You're attributing to the model what is the merit of the training data. It's culture that knows what would be a great answer to your task, of course, when culture is loaded up into a brain or an AI.
What I mean is that it doesn't matter the substrate - as long as it learned the distribution, then it can imagine coherent and amazing things. That's all the merit of the training data though. The brain or the model just dutifully carry that in a compact form that can be unfolded in new ways on demand.
visarga t1_isq80ci wrote
Reply to comment by raccoon8182 in Is this imagination? by Background-Loan681
It might surprise you that GPT-3 like models don't have just one bias, one point of view - that of its builders, as often accused.
The model learns all personality types, and emulates their biases to a very fine degree. It is in fact so good that researchers can run simulations of polls on GPT-3. In order to replicate the target population they prompt the model with a collection of personality profiles with the right distribution.

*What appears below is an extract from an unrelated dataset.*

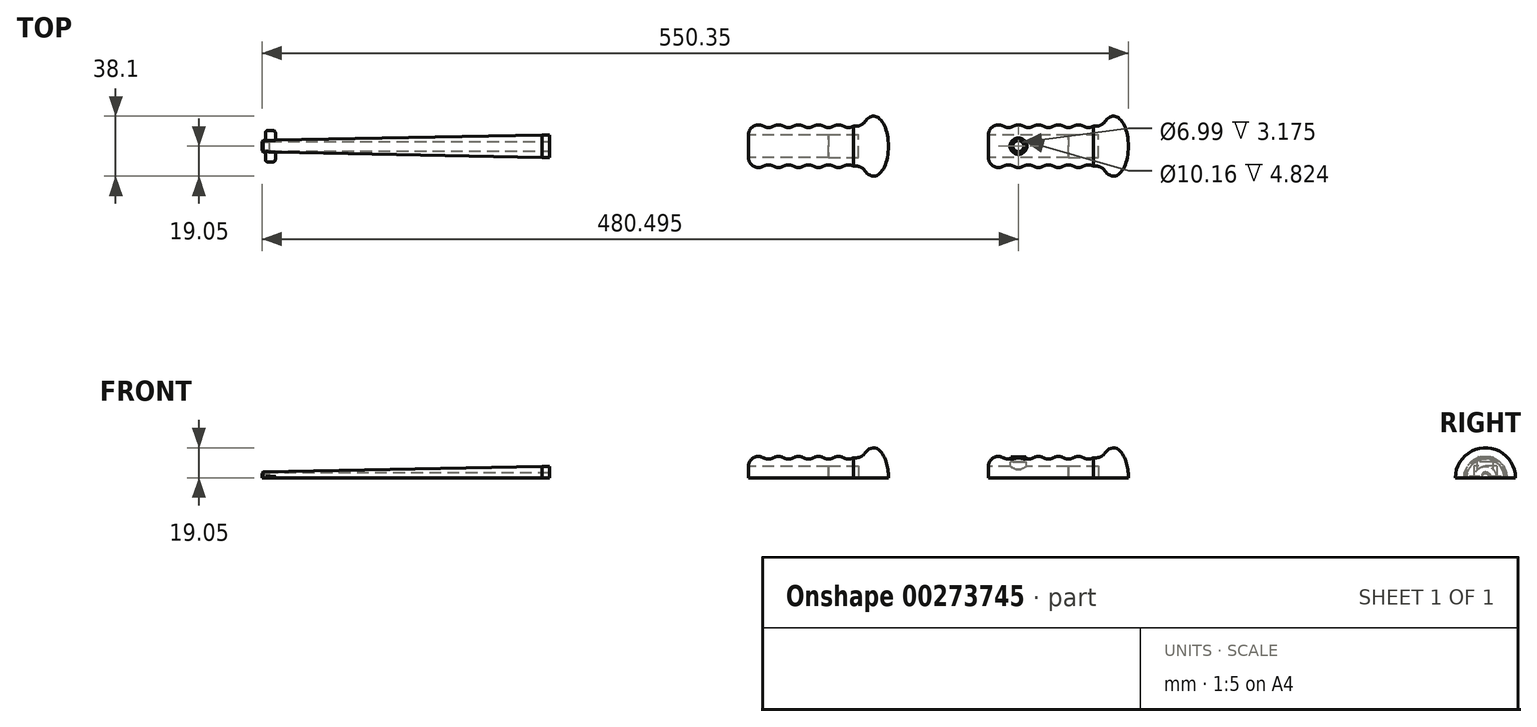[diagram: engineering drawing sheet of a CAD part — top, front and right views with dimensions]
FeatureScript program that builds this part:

So you, as the user of the model, are in charge. You can make it assume any bias you want, just specify your preferred poison. There is no "absolutely unbiased" mode unless you got that kind of training data. That means the model is a synthesis of all personalities. It's more like humanity than a single person.
visarga t1_isq72rp wrote
Reply to comment by Ortus12 in Is this imagination? by Background-Loan681
> when Open Ai starts plugging in different Ai systems into each other.
Language Model Cascades
https://twitter.com/karpathy/status/1550590818041311232?lang=en
visarga t1_itau1y1 wrote
Reply to comment by very_bad_programmer in New open-source language model from Google AI: Flan-T5 🍮 by Ezekiel_W
Can't seem to get conversation from it, it's a T5 variant, and it seems to be geared towards task solving. There is also a GPT variant they don't release.